Now a mother of two daughters – Avery and Kenzie – Sanchez also paid tribute to her mom who she called a silent hero.

“What struck a nerve with me is that we are now parents, I am now a mother and I am experiencing the same things that my mom experienced when I was a child. She is the silent hero here, with the sacrifices she made and giving up her career by retiring early to raise all of us,” she said.

Sanchez joined CBS in 2000 as a general assignment reporter. She was the weekend anchor/reporter for WBAY-TV in Green Bay, Wisconsin prior to her move to New York City.

She has received numerous awards for her body of work, including a Midwest Emmy, a CINE Golden Eagle Award and one from the Wisconsin Broadcast Association.

“Don’t rush to get the big story. Take your time and report the truth because being factual is what gives you credibility and without it, you tell one bad or false story, no one will hire you,” CBS reporter Hazel Sanchez said when we asked about her advice to young people thinking of a possible career in journalism.

Sanchez earned her BA in broadcasting and electronic communications from Marquette University in Milwaukee. Her husband, AIG insurance executive Peter Rapciewicz, was at the event to support her.

“It means a lot,” Sanchez quipped when asked about being recognized as one of the three honorees tonight.

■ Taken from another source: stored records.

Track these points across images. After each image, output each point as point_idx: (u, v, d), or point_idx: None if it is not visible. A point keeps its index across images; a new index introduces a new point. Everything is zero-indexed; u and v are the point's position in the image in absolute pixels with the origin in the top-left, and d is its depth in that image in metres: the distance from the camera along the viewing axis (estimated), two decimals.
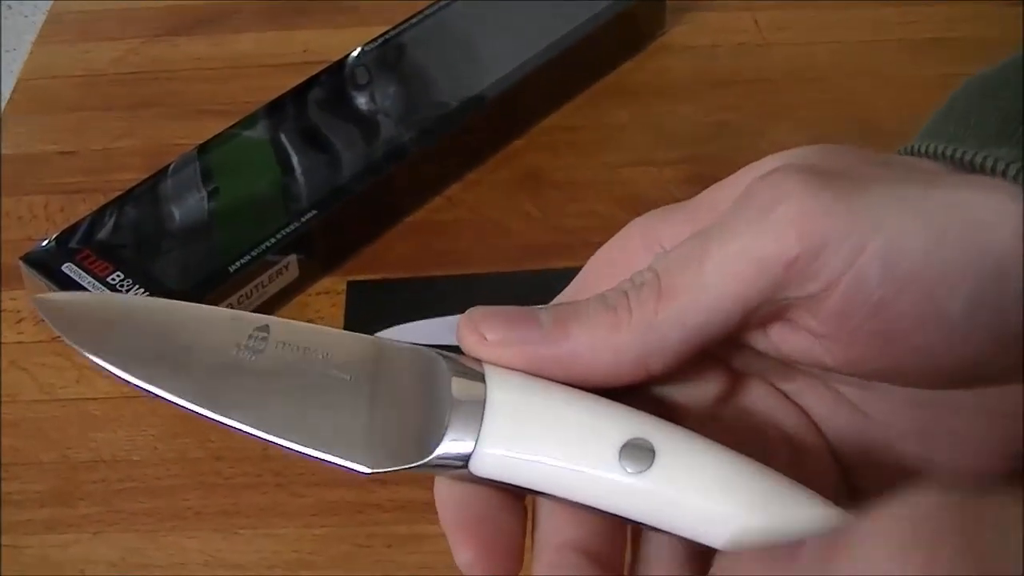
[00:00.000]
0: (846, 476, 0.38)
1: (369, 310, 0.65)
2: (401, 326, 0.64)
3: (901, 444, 0.37)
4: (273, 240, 0.64)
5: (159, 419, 0.61)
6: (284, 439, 0.34)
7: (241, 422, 0.34)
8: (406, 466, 0.34)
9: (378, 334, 0.63)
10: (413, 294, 0.66)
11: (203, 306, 0.37)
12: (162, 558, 0.57)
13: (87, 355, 0.35)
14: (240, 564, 0.57)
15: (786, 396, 0.39)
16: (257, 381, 0.35)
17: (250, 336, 0.35)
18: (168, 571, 0.57)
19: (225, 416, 0.34)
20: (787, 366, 0.37)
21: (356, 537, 0.57)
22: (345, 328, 0.63)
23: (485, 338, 0.35)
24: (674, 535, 0.34)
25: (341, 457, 0.34)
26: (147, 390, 0.34)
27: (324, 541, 0.57)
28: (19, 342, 0.66)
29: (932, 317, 0.33)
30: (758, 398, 0.38)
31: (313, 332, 0.36)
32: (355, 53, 0.74)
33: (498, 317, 0.36)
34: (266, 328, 0.35)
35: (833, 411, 0.38)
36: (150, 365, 0.35)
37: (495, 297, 0.64)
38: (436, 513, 0.36)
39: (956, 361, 0.34)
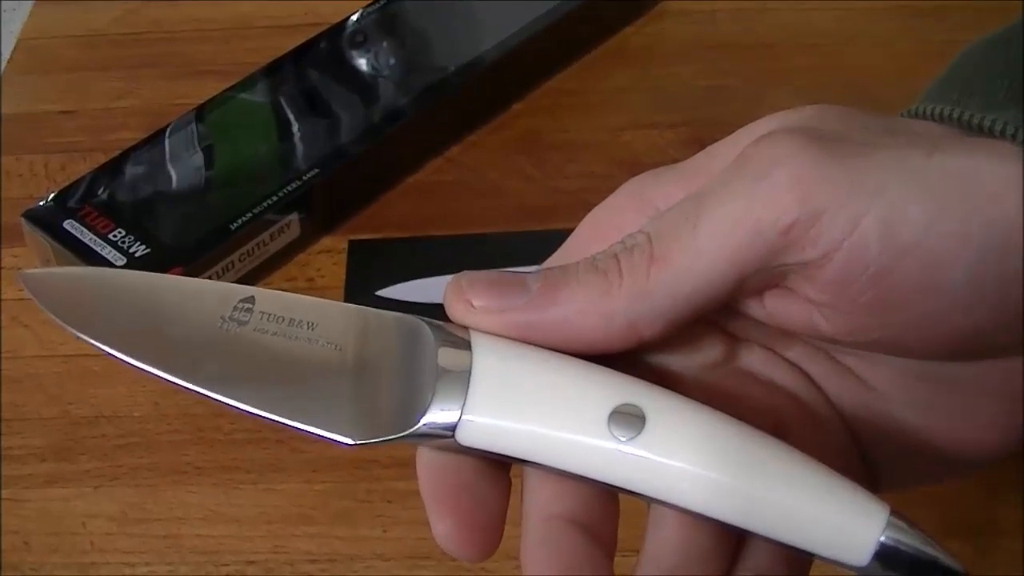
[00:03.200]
0: (856, 441, 0.37)
1: (370, 269, 0.65)
2: (401, 284, 0.64)
3: (902, 414, 0.37)
4: (274, 199, 0.64)
5: None
6: (267, 411, 0.34)
7: (223, 395, 0.34)
8: (391, 437, 0.33)
9: (378, 292, 0.63)
10: (413, 253, 0.66)
11: (189, 279, 0.36)
12: (162, 512, 0.58)
13: (70, 330, 0.34)
14: (240, 519, 0.57)
15: (787, 361, 0.37)
16: (241, 353, 0.34)
17: (235, 307, 0.35)
18: (168, 525, 0.57)
19: (207, 389, 0.34)
20: (786, 334, 0.36)
21: (356, 493, 0.58)
22: (346, 286, 0.64)
23: (472, 305, 0.34)
24: (665, 504, 0.33)
25: (324, 429, 0.33)
26: (130, 364, 0.34)
27: (324, 496, 0.58)
28: (20, 299, 0.66)
29: (933, 288, 0.32)
30: (759, 362, 0.37)
31: (299, 303, 0.35)
32: (355, 16, 0.74)
33: (485, 283, 0.35)
34: (251, 299, 0.35)
35: (834, 379, 0.37)
36: (133, 338, 0.34)
37: (494, 256, 0.65)
38: None
39: (957, 333, 0.33)
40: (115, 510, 0.58)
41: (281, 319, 0.35)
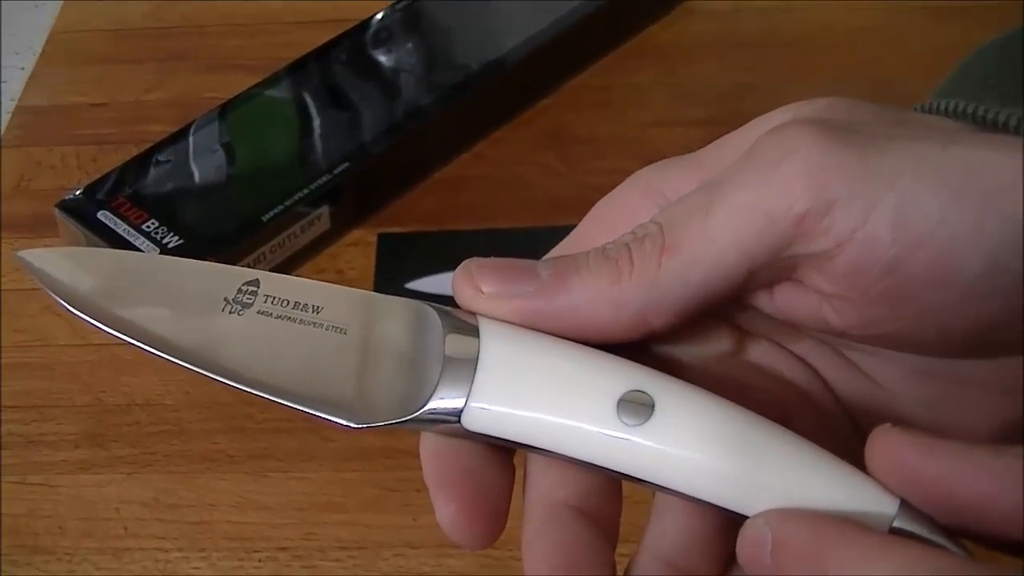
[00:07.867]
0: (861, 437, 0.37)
1: (398, 261, 0.66)
2: (430, 277, 0.64)
3: (907, 410, 0.37)
4: (305, 191, 0.65)
5: None
6: (267, 392, 0.33)
7: (224, 376, 0.33)
8: (396, 420, 0.33)
9: (407, 285, 0.64)
10: (441, 246, 0.67)
11: (193, 260, 0.36)
12: (194, 499, 0.58)
13: (68, 308, 0.34)
14: (270, 507, 0.58)
15: (794, 355, 0.38)
16: (244, 334, 0.34)
17: (239, 290, 0.35)
18: (200, 512, 0.58)
19: (207, 370, 0.33)
20: (794, 328, 0.36)
21: (386, 481, 0.58)
22: (375, 278, 0.65)
23: (480, 291, 0.35)
24: (671, 492, 0.33)
25: (326, 412, 0.33)
26: (130, 343, 0.34)
27: (354, 485, 0.58)
28: None
29: (946, 280, 0.32)
30: (766, 356, 0.37)
31: (304, 286, 0.35)
32: (380, 14, 0.75)
33: (494, 269, 0.35)
34: (256, 282, 0.35)
35: (842, 374, 0.37)
36: (133, 318, 0.34)
37: (522, 250, 0.65)
38: None
39: (969, 327, 0.33)
40: (148, 496, 0.59)
41: (286, 302, 0.35)
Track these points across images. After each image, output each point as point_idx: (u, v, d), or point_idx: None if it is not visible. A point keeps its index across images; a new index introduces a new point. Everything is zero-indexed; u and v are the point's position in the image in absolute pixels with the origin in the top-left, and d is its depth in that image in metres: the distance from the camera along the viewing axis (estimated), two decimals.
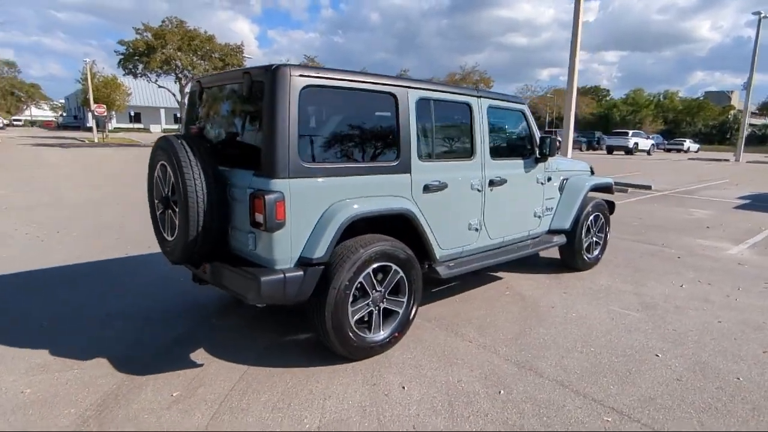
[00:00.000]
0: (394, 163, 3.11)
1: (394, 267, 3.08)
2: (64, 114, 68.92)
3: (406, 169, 3.17)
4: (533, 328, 3.59)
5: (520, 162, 4.15)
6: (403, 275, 3.14)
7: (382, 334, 3.10)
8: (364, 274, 2.91)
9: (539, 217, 4.45)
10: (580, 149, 33.28)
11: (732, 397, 2.69)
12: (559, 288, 4.50)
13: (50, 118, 69.18)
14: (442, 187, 3.38)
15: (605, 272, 5.00)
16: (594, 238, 5.06)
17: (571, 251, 4.83)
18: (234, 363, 3.01)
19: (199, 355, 3.12)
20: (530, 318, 3.78)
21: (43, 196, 9.26)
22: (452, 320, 3.72)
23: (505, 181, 3.90)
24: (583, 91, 61.05)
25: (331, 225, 2.72)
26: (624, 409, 2.54)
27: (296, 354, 3.14)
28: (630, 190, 11.50)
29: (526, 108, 4.21)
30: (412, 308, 3.24)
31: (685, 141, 38.87)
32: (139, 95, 50.60)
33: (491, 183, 3.78)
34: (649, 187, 11.83)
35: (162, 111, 55.41)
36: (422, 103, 3.28)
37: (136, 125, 55.78)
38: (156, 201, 3.12)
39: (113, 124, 57.93)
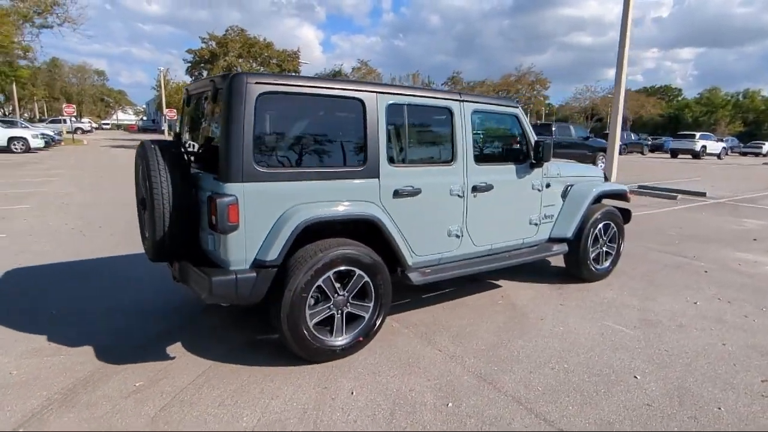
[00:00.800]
0: (360, 168, 3.12)
1: (358, 272, 3.09)
2: (144, 118, 74.54)
3: (373, 174, 3.16)
4: (512, 340, 3.46)
5: (511, 167, 4.01)
6: (368, 280, 3.14)
7: (343, 339, 3.11)
8: (323, 277, 2.94)
9: (536, 224, 4.26)
10: (641, 153, 31.28)
11: (704, 428, 2.45)
12: (557, 299, 4.29)
13: (133, 122, 75.38)
14: (415, 192, 3.34)
15: (616, 284, 4.70)
16: (604, 249, 4.77)
17: (576, 261, 4.59)
18: (203, 358, 3.14)
19: (175, 348, 3.28)
20: (513, 329, 3.64)
21: (102, 194, 10.07)
22: (431, 327, 3.66)
23: (492, 187, 3.78)
24: (651, 91, 57.51)
25: (285, 229, 2.78)
26: None
27: (265, 353, 3.22)
28: (680, 197, 10.68)
29: (519, 112, 4.06)
30: (378, 313, 3.22)
31: (764, 144, 35.46)
32: None
33: (475, 189, 3.68)
34: (703, 194, 10.93)
35: None
36: (394, 108, 3.27)
37: None
38: (138, 202, 3.33)
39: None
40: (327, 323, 3.08)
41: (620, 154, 29.33)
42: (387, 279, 3.22)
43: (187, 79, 36.95)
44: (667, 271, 5.18)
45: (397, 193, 3.27)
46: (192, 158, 3.31)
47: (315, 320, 2.99)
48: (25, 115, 51.34)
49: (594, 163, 16.15)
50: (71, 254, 5.45)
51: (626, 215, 5.00)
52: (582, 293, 4.45)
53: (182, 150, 3.15)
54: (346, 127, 3.19)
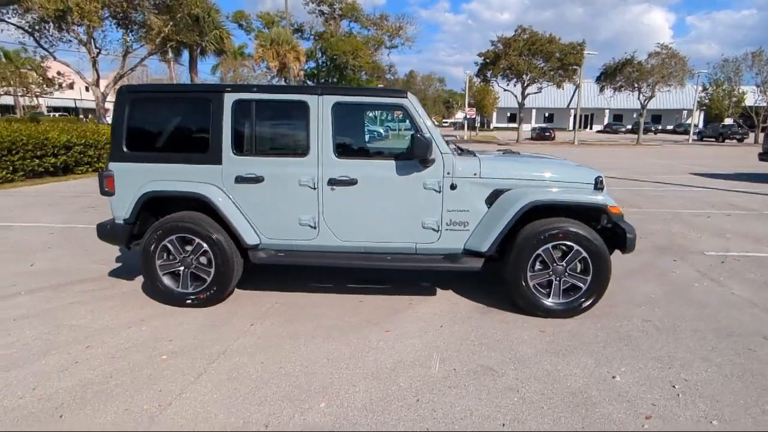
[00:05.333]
0: (205, 156, 3.75)
1: (198, 240, 3.77)
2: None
3: (216, 160, 3.73)
4: (316, 338, 3.37)
5: (389, 163, 3.64)
6: (208, 249, 3.77)
7: (186, 291, 3.84)
8: (167, 240, 3.79)
9: (435, 230, 3.66)
10: None
11: None
12: (452, 320, 3.61)
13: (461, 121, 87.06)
14: (257, 179, 3.69)
15: (566, 327, 3.43)
16: (564, 278, 3.51)
17: (506, 283, 3.62)
18: (125, 284, 4.46)
19: (129, 279, 4.63)
20: (337, 330, 3.47)
21: None
22: (291, 309, 3.88)
23: (355, 182, 3.62)
24: None
25: (134, 197, 3.78)
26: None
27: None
28: None
29: (407, 103, 3.56)
30: (216, 279, 3.78)
31: None
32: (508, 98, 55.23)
33: (332, 182, 3.64)
34: None
35: (533, 111, 58.81)
36: (241, 104, 3.69)
37: (512, 125, 61.39)
38: None
39: (494, 123, 66.43)
40: (177, 275, 3.88)
41: None
42: (224, 251, 3.73)
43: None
44: (691, 335, 3.29)
45: (238, 179, 3.72)
46: None
47: (166, 272, 3.87)
48: None
49: None
50: None
51: (618, 239, 3.48)
52: (496, 324, 3.52)
53: None
54: (197, 122, 3.86)
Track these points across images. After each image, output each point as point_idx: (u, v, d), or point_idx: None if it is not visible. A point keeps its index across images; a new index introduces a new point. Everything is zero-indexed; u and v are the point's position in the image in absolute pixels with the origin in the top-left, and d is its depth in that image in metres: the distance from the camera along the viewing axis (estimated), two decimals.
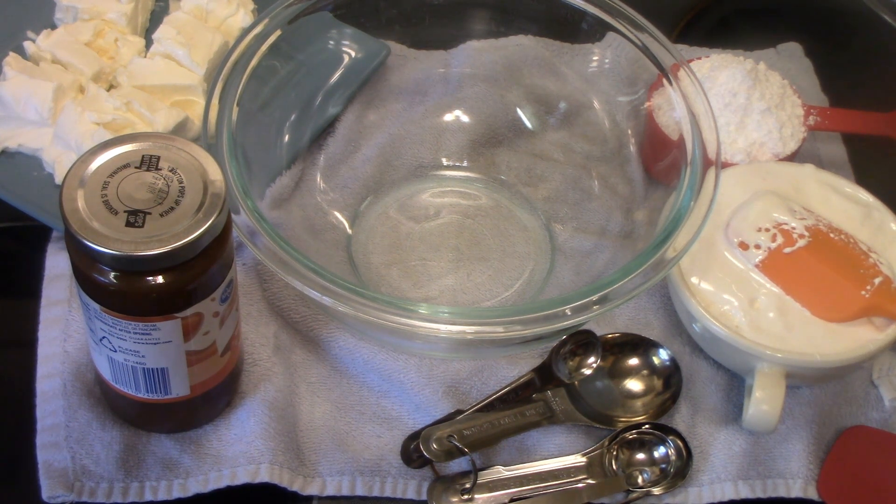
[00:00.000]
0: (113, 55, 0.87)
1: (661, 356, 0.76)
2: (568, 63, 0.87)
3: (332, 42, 0.87)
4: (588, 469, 0.71)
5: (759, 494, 0.72)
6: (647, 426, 0.73)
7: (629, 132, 0.84)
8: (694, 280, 0.74)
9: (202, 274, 0.61)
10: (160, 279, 0.60)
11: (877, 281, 0.72)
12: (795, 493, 0.72)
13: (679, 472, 0.72)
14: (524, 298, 0.80)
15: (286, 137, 0.82)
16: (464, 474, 0.70)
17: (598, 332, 0.74)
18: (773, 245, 0.74)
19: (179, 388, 0.67)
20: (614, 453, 0.72)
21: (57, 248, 0.79)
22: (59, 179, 0.80)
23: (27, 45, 0.86)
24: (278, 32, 0.78)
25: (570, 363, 0.73)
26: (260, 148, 0.78)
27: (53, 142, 0.81)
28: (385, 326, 0.68)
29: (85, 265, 0.60)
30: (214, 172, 0.62)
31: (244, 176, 0.71)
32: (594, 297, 0.68)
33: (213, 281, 0.63)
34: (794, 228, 0.75)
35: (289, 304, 0.77)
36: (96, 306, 0.62)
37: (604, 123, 0.85)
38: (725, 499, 0.72)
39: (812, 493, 0.72)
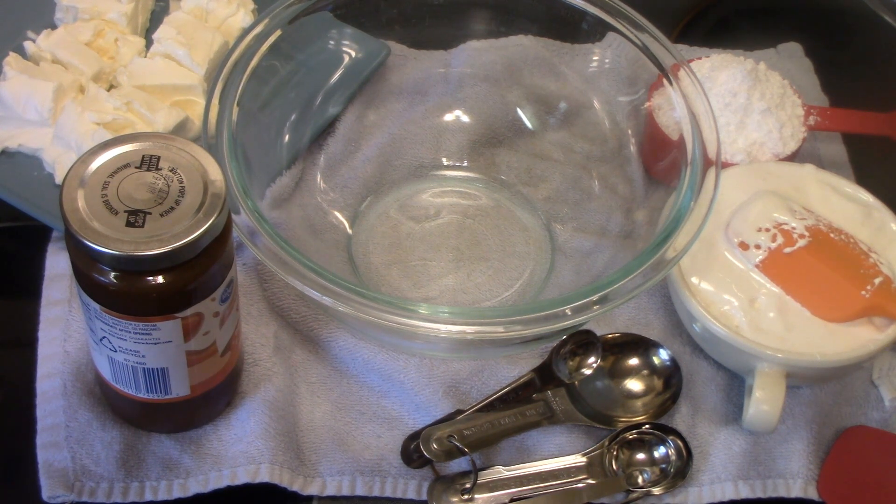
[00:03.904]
0: (113, 55, 0.87)
1: (661, 356, 0.76)
2: (568, 63, 0.87)
3: (332, 42, 0.87)
4: (588, 469, 0.71)
5: (759, 494, 0.72)
6: (647, 426, 0.73)
7: (629, 132, 0.84)
8: (694, 280, 0.74)
9: (202, 274, 0.61)
10: (160, 279, 0.60)
11: (877, 281, 0.72)
12: (795, 493, 0.72)
13: (679, 472, 0.72)
14: (524, 298, 0.80)
15: (286, 137, 0.82)
16: (464, 474, 0.70)
17: (598, 332, 0.74)
18: (774, 245, 0.74)
19: (179, 388, 0.67)
20: (614, 453, 0.72)
21: (57, 248, 0.79)
22: (59, 179, 0.80)
23: (27, 45, 0.86)
24: (278, 32, 0.78)
25: (570, 363, 0.73)
26: (260, 148, 0.78)
27: (53, 142, 0.81)
28: (385, 326, 0.68)
29: (85, 265, 0.60)
30: (214, 172, 0.62)
31: (244, 176, 0.71)
32: (594, 297, 0.68)
33: (213, 281, 0.63)
34: (794, 228, 0.75)
35: (289, 304, 0.77)
36: (96, 306, 0.62)
37: (604, 123, 0.85)
38: (725, 499, 0.72)
39: (812, 493, 0.72)
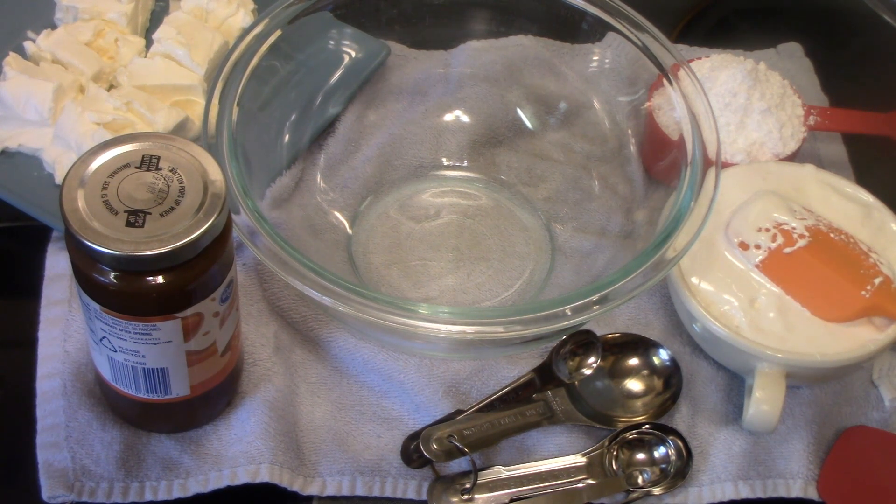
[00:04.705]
0: (113, 55, 0.87)
1: (661, 356, 0.76)
2: (568, 63, 0.87)
3: (332, 42, 0.87)
4: (588, 469, 0.71)
5: (759, 494, 0.72)
6: (647, 426, 0.73)
7: (629, 132, 0.84)
8: (694, 280, 0.74)
9: (202, 274, 0.61)
10: (160, 279, 0.60)
11: (877, 281, 0.72)
12: (795, 493, 0.72)
13: (679, 472, 0.72)
14: (524, 298, 0.80)
15: (286, 137, 0.82)
16: (464, 474, 0.70)
17: (598, 332, 0.74)
18: (774, 245, 0.74)
19: (179, 388, 0.67)
20: (614, 453, 0.72)
21: (57, 248, 0.79)
22: (59, 179, 0.80)
23: (27, 45, 0.86)
24: (278, 32, 0.78)
25: (570, 363, 0.73)
26: (260, 148, 0.78)
27: (53, 142, 0.81)
28: (385, 326, 0.68)
29: (85, 265, 0.60)
30: (214, 172, 0.62)
31: (244, 176, 0.71)
32: (594, 297, 0.68)
33: (213, 281, 0.63)
34: (794, 228, 0.75)
35: (289, 304, 0.77)
36: (96, 306, 0.62)
37: (604, 123, 0.85)
38: (725, 499, 0.72)
39: (812, 493, 0.72)
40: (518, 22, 0.87)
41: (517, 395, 0.73)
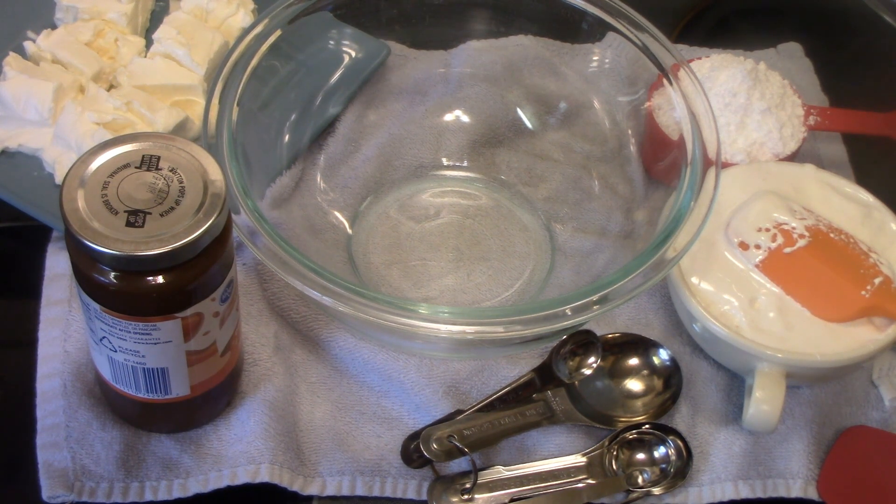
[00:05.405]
0: (113, 55, 0.87)
1: (661, 356, 0.76)
2: (568, 63, 0.87)
3: (332, 42, 0.87)
4: (588, 469, 0.71)
5: (759, 494, 0.72)
6: (647, 426, 0.73)
7: (629, 132, 0.84)
8: (694, 280, 0.74)
9: (202, 274, 0.61)
10: (160, 279, 0.60)
11: (877, 281, 0.73)
12: (795, 493, 0.72)
13: (679, 472, 0.72)
14: (524, 298, 0.80)
15: (286, 137, 0.82)
16: (464, 474, 0.70)
17: (598, 332, 0.74)
18: (774, 245, 0.74)
19: (179, 388, 0.67)
20: (614, 453, 0.72)
21: (57, 248, 0.79)
22: (59, 179, 0.80)
23: (27, 45, 0.86)
24: (278, 32, 0.78)
25: (570, 363, 0.73)
26: (260, 148, 0.78)
27: (53, 142, 0.81)
28: (385, 326, 0.68)
29: (85, 265, 0.60)
30: (214, 172, 0.62)
31: (244, 176, 0.71)
32: (594, 297, 0.68)
33: (213, 281, 0.63)
34: (794, 228, 0.75)
35: (289, 304, 0.77)
36: (96, 306, 0.62)
37: (604, 123, 0.85)
38: (725, 499, 0.72)
39: (812, 493, 0.72)
40: (518, 22, 0.87)
41: (517, 395, 0.73)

“I get very emotional when I talk about where I come from because I know how much went into getting me here starting with my parents who grew up with nothing and had the challenges and rose out of that,” she shared. “I am a first generation American in my family. Despite the challenges, here they are, two professionals who are now retired. It is not just my story but a story of so many people.”

Elda Rotor

Elda Rotor is Vice President and Publisher for Penguin Classics and she oversees the U.S. editorial program including the works of John Steinbeck, Arthur Miller, Shirley Jackson, among others.

“It is such a heartwarming event and what it means to me is that I feel like the whole Filipino community is here to celebrate the power of women. There’s so many people to be inspired by,” Rotor said in an interview after the program.

Rotor received her BA from George Washington University and prior to Penguin, she worked at Oxford University Press. She has also published poems in The Literary Review, The Nuyorasian Anthology and Flippin’: Filipinos on America.

She is part of the “two percent Asian American” in higher management in the book publishing industry, a field where there’s not a lot of people of color.

“There are a lot of systemic issues with recruitment and retention. It is very hard to get into the boys’ club but there are now systems in place like diversity committees that want to think about that more carefully,” Rotor shared.

Asked about what advice she would give to their younger selves, the honorees were united in saying that it would be the same advice they would give to their children today.

“I’d probably tell my younger self – and my father – that it’s okay if you don’t want to be a doctor. If you follow something that you’re passionate about, that you recognize really makes you who you are. If you love what you do – and I love what I do – try to be the best you can in that job,” Rotor said.

For Policarpio, “If anyone can make me feel like I was ten, it’s my mom. She’ll tell me to take care of my body because I only have this one. So I’ll tell my younger self to take care of our body.”

“It can be best summarized by the two things I tell my kids every single day when I wake them up – “Rise to shine!”. I’ll tell my younger self to rise to shine and that every day is a gift. I’m that mother that chases them to school and yelling “Make good decisions today!,” she added.

“I’d tell my younger self what I tell my daughters every day, ‘Anything is possible if you put your mind and heart in it,’” Sanchez said.

Consul General Dizon-De Vega wrapped up the discussion with her own advice to her younger self.

As a Type A person she says she still firmly believes that one should never argue from a position of ignorance, one has to be prepared because there is simply no substitute for good preparation.

“At the end of the day, however prepared you are, sometimes the universe just takes over. It has its own vibe, it has its own movement, it has its own cycle and you have to just let go and do the best that you can,” she said.